## What you need to do
Print the records below exactly, from the line containing "middle tip: (423, 482)" down to the line containing "wrist: (764, 554)", both lines included, and omit every picture.

## Exercise materials

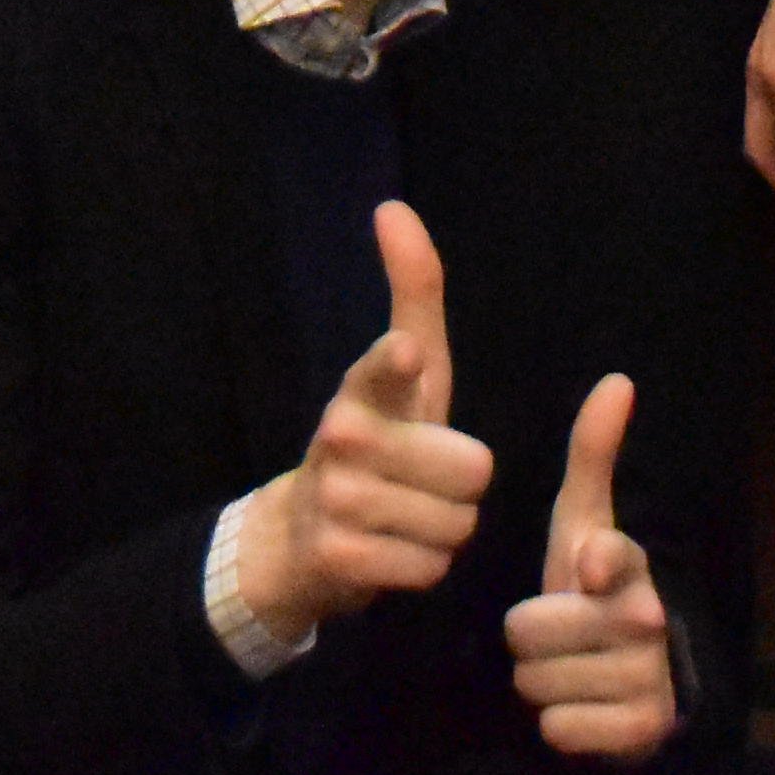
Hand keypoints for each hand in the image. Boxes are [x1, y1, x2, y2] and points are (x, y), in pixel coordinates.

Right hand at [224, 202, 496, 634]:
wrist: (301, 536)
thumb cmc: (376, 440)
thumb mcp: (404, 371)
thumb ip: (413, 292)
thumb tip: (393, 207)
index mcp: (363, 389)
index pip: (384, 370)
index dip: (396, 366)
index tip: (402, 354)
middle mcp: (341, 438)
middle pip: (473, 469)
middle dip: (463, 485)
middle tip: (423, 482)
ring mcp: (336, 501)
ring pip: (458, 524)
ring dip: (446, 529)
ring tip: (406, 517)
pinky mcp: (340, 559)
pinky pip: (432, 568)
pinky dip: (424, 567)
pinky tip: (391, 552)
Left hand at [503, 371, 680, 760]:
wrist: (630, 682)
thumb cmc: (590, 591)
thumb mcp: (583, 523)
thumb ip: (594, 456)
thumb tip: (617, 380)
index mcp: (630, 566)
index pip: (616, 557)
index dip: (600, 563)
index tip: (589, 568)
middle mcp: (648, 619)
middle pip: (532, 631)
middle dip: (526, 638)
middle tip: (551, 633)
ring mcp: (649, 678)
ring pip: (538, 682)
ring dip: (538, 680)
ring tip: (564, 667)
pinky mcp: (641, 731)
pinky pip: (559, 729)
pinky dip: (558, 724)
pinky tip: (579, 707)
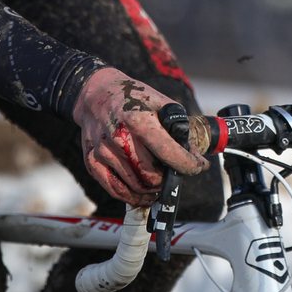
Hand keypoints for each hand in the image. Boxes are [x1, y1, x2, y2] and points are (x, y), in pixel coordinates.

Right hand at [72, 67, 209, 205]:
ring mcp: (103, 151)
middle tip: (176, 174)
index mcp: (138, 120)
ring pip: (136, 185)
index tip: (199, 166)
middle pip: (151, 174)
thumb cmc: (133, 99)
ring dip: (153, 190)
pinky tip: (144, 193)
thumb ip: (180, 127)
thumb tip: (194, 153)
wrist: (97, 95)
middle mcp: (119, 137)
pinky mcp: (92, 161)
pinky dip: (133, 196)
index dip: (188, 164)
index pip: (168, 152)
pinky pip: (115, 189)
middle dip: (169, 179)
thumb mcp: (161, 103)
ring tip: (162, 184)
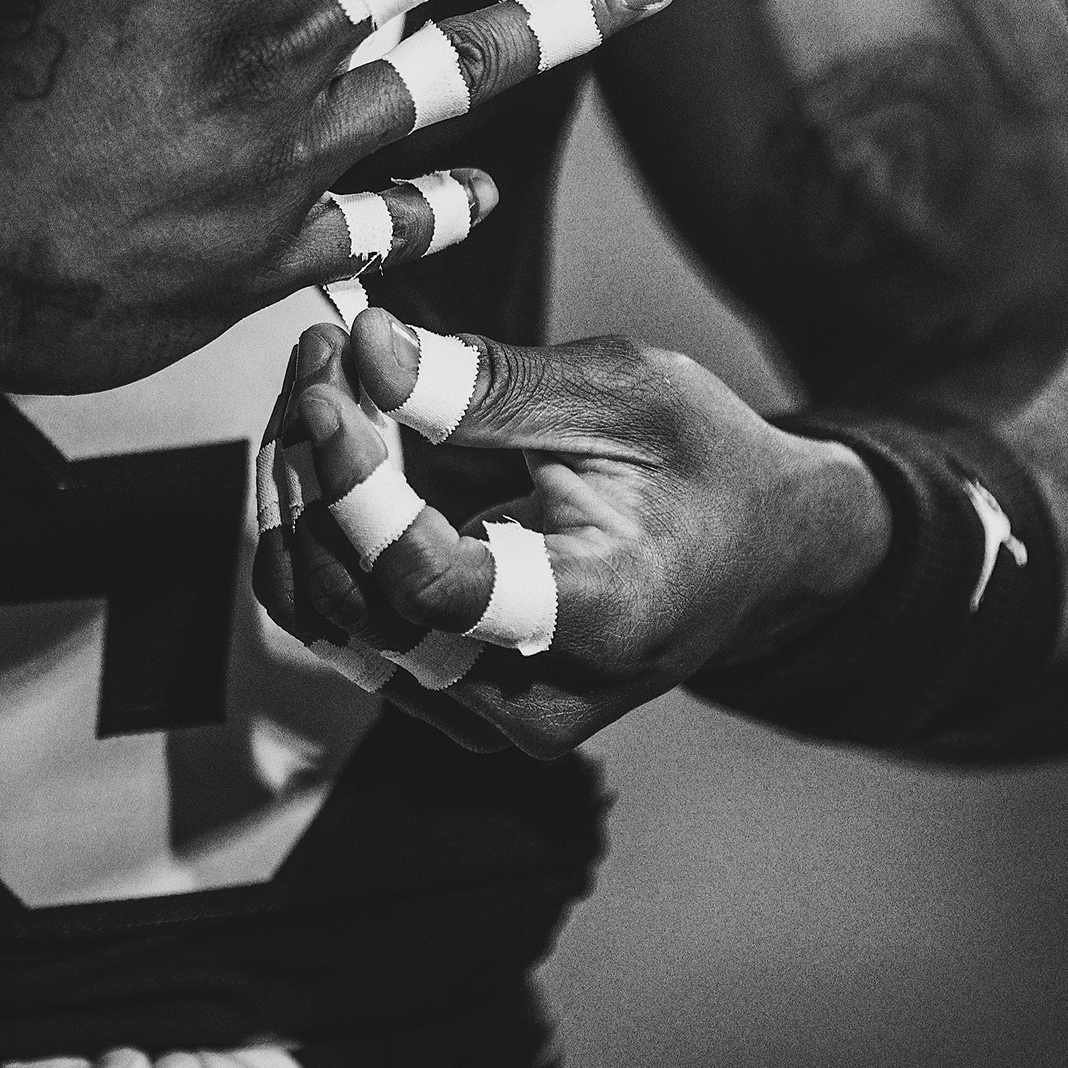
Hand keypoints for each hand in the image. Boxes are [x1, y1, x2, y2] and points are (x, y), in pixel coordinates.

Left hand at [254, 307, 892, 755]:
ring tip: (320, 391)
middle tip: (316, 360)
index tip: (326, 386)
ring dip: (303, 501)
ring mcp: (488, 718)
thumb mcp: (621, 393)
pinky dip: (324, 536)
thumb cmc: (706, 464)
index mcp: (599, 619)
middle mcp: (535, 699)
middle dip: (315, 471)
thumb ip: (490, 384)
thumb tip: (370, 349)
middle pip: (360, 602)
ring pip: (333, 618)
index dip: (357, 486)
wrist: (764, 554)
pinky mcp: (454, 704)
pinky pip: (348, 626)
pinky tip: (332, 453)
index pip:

## Solution for this problem
middle tip: (423, 482)
ring mcp: (336, 501)
ring pip: (458, 524)
ring dip: (446, 529)
ring tip: (406, 517)
pinky mcp: (340, 559)
pinky pip: (432, 568)
pinky dip: (424, 567)
pinky tip: (391, 552)
Left hand at [503, 371, 680, 760]:
wrist: (630, 682)
thumb cmc: (590, 591)
thumb mcp: (583, 523)
thumb ip: (594, 456)
thumb tip: (617, 380)
index mcp: (630, 566)
index pip: (616, 557)
index dip: (600, 563)
index tip: (589, 568)
middle mcp: (648, 619)
middle pip: (532, 631)
middle dip: (526, 638)
middle tip: (551, 633)
ring mcp: (649, 678)
ring pip: (538, 682)
ring dip: (538, 680)
ring tip: (564, 667)
pinky mcp: (641, 731)
pinky pip: (559, 729)
pinky dip: (558, 724)
pinky tip: (579, 707)
Hand keypoints for each hand in the image. Boxes are [x1, y1, x2, y2] and points are (x, y), in pixel coordinates.

Right hand at [72, 67, 209, 205]:
ring mcp: (103, 151)
middle tip: (176, 174)
index mcp: (138, 120)
ring pip: (136, 185)
index tip: (199, 166)
middle pip: (151, 174)
thumb cmc: (133, 99)
ring dip: (153, 190)
pinky tip: (144, 193)
thumb ip: (180, 127)
thumb tip: (194, 153)
wrist: (97, 95)
middle mcp: (119, 137)
pinky mcp: (92, 161)
pinky dip: (133, 196)
index dip: (188, 164)
index pip: (168, 152)
pinky pip: (115, 189)
middle dip: (169, 179)
thumb mcp: (161, 103)
ring tip: (162, 184)
Hand keypoints for each hand in the image. Boxes are [x1, y1, x2, y2] and points are (x, y), in pixel coordinates.

Left hand at [254, 307, 892, 755]:
ring tip: (320, 391)
middle tip: (316, 360)
index tip: (326, 386)
ring dip: (303, 501)
ring mcp: (488, 718)
thumb mcp: (621, 393)
pinky dip: (324, 536)
thumb cmc: (706, 464)
index mcp: (599, 619)
middle mcp: (535, 699)
middle dip: (315, 471)
thumb ip: (490, 384)
thumb tip: (370, 349)
middle pip: (360, 602)
ring pip: (333, 618)
index dip: (357, 486)
wrist: (764, 554)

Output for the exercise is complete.